▶ Exercise data
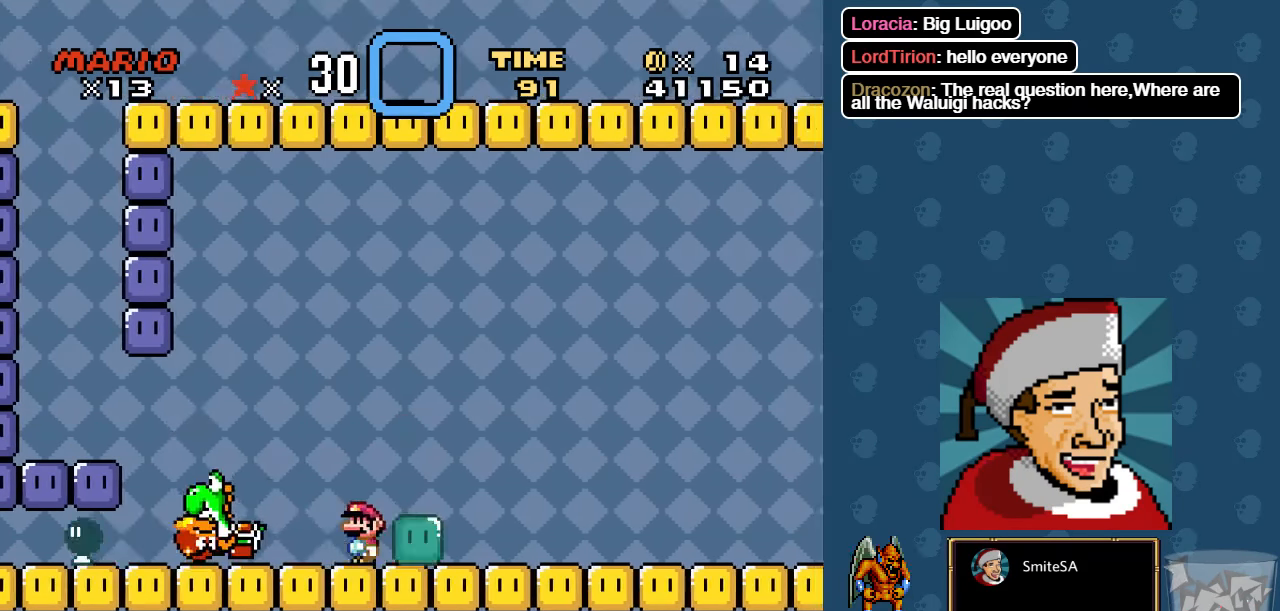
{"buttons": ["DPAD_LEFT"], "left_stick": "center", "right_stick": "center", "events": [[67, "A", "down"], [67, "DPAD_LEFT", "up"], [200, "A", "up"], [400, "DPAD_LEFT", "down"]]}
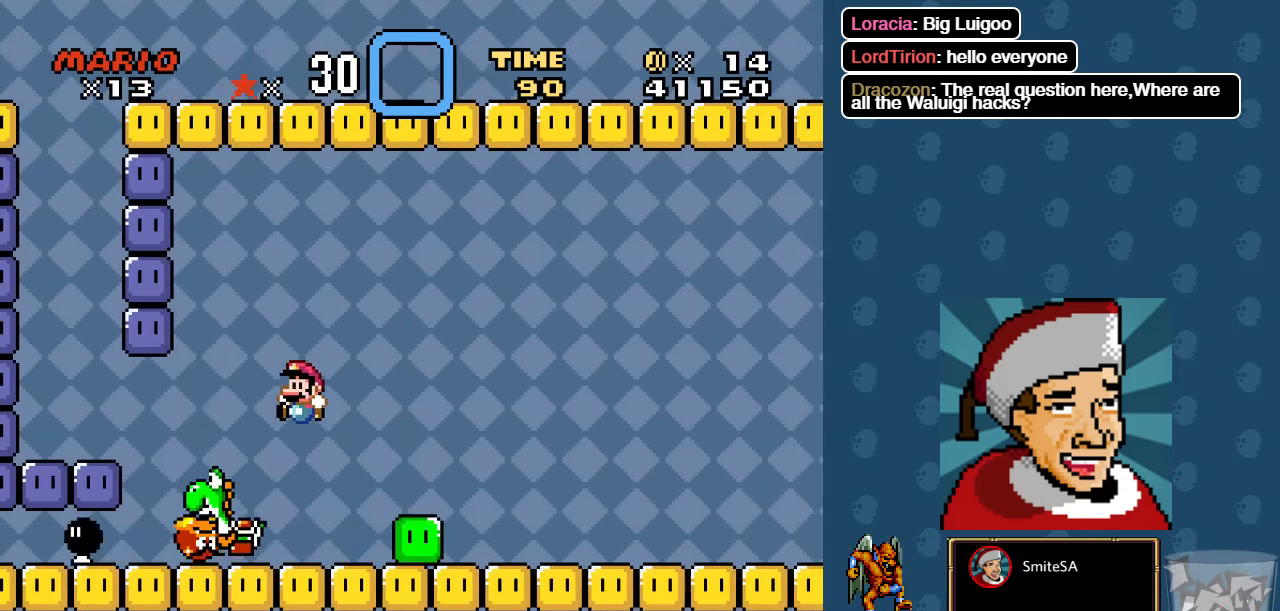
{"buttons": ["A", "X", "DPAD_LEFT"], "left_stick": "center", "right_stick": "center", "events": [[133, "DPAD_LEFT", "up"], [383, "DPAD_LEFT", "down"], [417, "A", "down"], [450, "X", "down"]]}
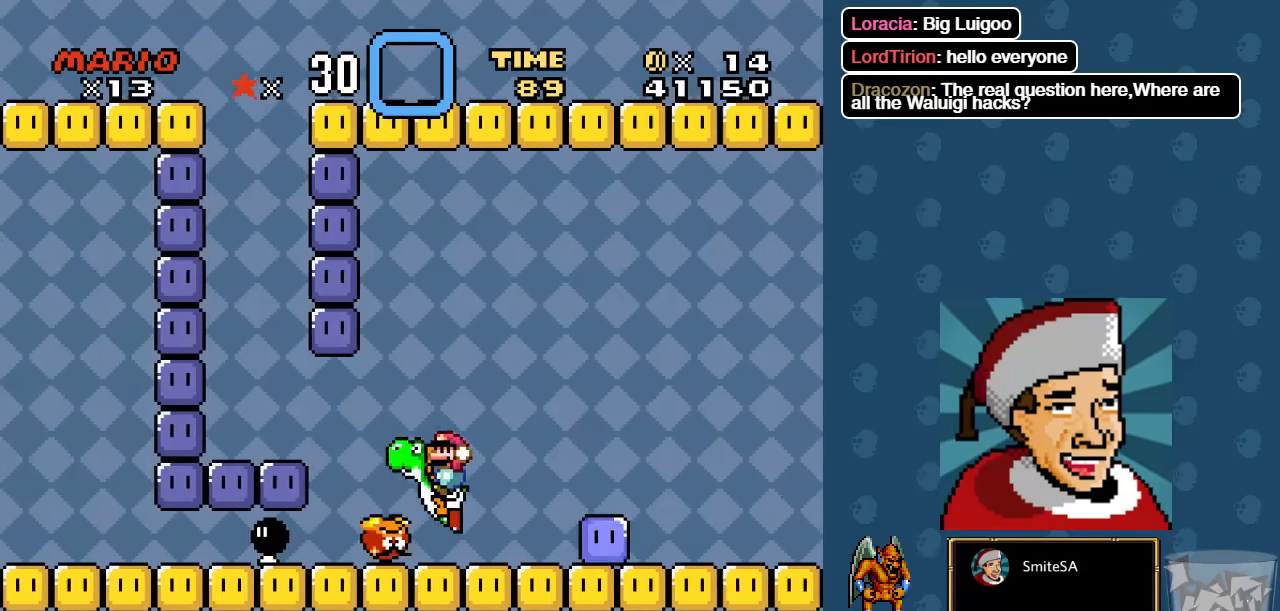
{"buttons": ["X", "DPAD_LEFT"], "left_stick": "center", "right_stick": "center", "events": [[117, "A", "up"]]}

▶ About this task
The data above should be repeated exactly, minus any pictures.

▶ Result of this exercise
{"buttons": ["DPAD_LEFT"], "left_stick": "center", "right_stick": "center", "events": [[67, "A", "down"], [67, "DPAD_LEFT", "up"], [200, "A", "up"], [400, "DPAD_LEFT", "down"]]}
{"buttons": ["A", "X", "DPAD_LEFT"], "left_stick": "center", "right_stick": "center", "events": [[133, "DPAD_LEFT", "up"], [383, "DPAD_LEFT", "down"], [417, "A", "down"], [450, "X", "down"]]}
{"buttons": ["X", "DPAD_LEFT"], "left_stick": "center", "right_stick": "center", "events": [[117, "A", "up"]]}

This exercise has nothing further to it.